Ренар сидел близко, и в свете свечей Колетт видела морщинки у его глаз, темные тени, тяжелое золото пряди волос, упавшей на лоб. Вдруг захотелось коснуться этой пряди, и, протянув руку, Колетт так и сделала.
– Я не знаю, Ренар. Вы женились на мне, кажется, потому, что это была забавная шутка, а может, вам не хватало женской руки в доме, а может, вы заключили еще одно пари. Когда вы мне скажете – тогда я вам отвечу.
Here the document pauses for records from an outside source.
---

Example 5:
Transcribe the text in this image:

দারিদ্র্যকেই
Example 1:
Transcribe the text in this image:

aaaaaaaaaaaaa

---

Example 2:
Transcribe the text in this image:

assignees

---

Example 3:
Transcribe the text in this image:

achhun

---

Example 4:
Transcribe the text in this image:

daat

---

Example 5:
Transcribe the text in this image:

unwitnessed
– Вечный бег по кругу, дорогая. – Ренар перехватил ее руку и запечатлел поцелуй на ладони. – Отправляйтесь спать и постарайтесь отдохнуть – завтра будет непростой день. И пусть Серафина приберет этот сундучок. Я велю, чтобы лошадей держали под седлом. Помните, вы обещали мне.
– Да, и сдержу слово.
– Потому что долг вам велит? – еле заметно усмехнулся граф де Грамон, но в его словах не содержалось обычного ехидства.
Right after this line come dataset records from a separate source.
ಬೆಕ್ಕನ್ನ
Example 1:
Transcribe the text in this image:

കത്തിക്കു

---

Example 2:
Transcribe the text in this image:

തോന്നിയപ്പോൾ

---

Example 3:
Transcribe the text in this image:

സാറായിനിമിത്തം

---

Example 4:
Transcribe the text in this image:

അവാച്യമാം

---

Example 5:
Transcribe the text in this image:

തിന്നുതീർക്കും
– Нет, – покачала головой Колетт, – доверие.
– Это лучшее, что вы могли сказать мне сегодня, – сказал граф, крепко поцеловал жену в губы. И вышел.
Генрих и Маргарита венчались на паперти собора Парижской Богоматери – на ступенях между миром и Богом, между двумя верами, так и не нашедшими примирения в этот ясный день. Кардинал Шарль де Бурбон сиял в своей алой мантии на фоне серых церковных стен, словно жертвенный костер. Некая нерешительность, сквозившая в его словах и жестах, была замечена теми, кто присматривался; однако Генрих Наваррский и Маргарита Валуа вряд ли относились к таковым – они смотрели друг на друга, словно жили сейчас в своем собственном мире, принадлежавшем только им двоим.